Certes les foyers de contestation restent encore concentrés dans les grandes villes, et certes aucune grève importante n’a été annoncée, il n’empêche que la Russie n’avait plus connu de telles manifestations depuis la chute de l’Union soviétique, autrement dit depuis vingt ans. Suite à la “victoire” du parti de Vladimir Poutine, Russie Unie, aux élections législatives du 4 décembre, ce sont en effet des milliers de russes (120 000 manifestants selon l’opposition, 29 000 selon la police) qui défilèrent ce samedi 24 décembre dans les rues de Moscou pour exprimer leur indignation et leur ras-le-bol face au système autoritaire et corrompu de Poutine.

Les fraudes qui eurent lieu durant ces élections législatives, filmées et mises en ligne par les opposants, ont très puissamment mobilisé la population contre « le parti des escrocs et des voleurs ». L’ampleur du phénomène est si grande que la télévision russe a, pour la premières fois, relayée ces informations. Il est vrai que le gouvernement n’a pas fait dans la dentelle : plusieurs bureaux de vote ont ainsi comptabilisé 130% de votants, les « fraudeurs » n’ayant même pas pris la peine d’amputer les votes favorables aux autres partis politiques.
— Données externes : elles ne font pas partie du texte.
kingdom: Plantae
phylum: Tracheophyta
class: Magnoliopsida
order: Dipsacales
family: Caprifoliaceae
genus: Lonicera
Les revendications des manifestants dépassent cependant ces événements. Le véritable malaise s’est révélé le 24 septembre lors de l’annonce de la candidature de Vladimir Poutine – fort de deux mandats présidentiels, et d’un troisième à la fonction de Premier ministre – aux élections présidentielles du 4 mars 2012. Les slogans scandés par les manifestants – « Poutine démission », « Russie sans Poutine » – montrent leur volonté de lutter contre cette élection programmée.

A croire que la propagande visant à magnifier le personnage Poutine est rattrapée par la réalité : le chômage, la corruption, les tensions ethniques, la montée du sida sont également à la source de ce mécontentement général.

La pression s’intensifie autour de Vladimir Poutine. L’ancien ministre des finances Alexei Kudrin  a exprimé son soutien à plusieurs revendications des manifestants. Le milliardaire Mikhaïl Prokhorov, candidat potentiel aux élections présidentielles, s’est quant à lui joint aux rassemblements de Moscou. Pour couronner le tout, l’ancien dirigeant soviétique Mikhaïl Gorbatchev a déclaré, suite aux manifestations de samedi, à la radio Echo de Moscou : « Je conseillerais à Vladimir Vladimirovitch (Poutine) de partir maintenant. Il a déjà fait trois mandats : deux en tant que président (2000-2008), un en tant que Premier ministre – trois mandats, ça suffit ».

Sur la scène internationale, les dirigeants restent avares de commentaires. François Hollande, candidat PS à l’Elysée, a rappelé hier la nécessité pour le gouvernement Poutine de prendre en compte « l’exigence démocratique » de la population russe.
Quoi qu’il en soit, ces voix qui ont cessé de se taire semblent disposées à se faire entendre.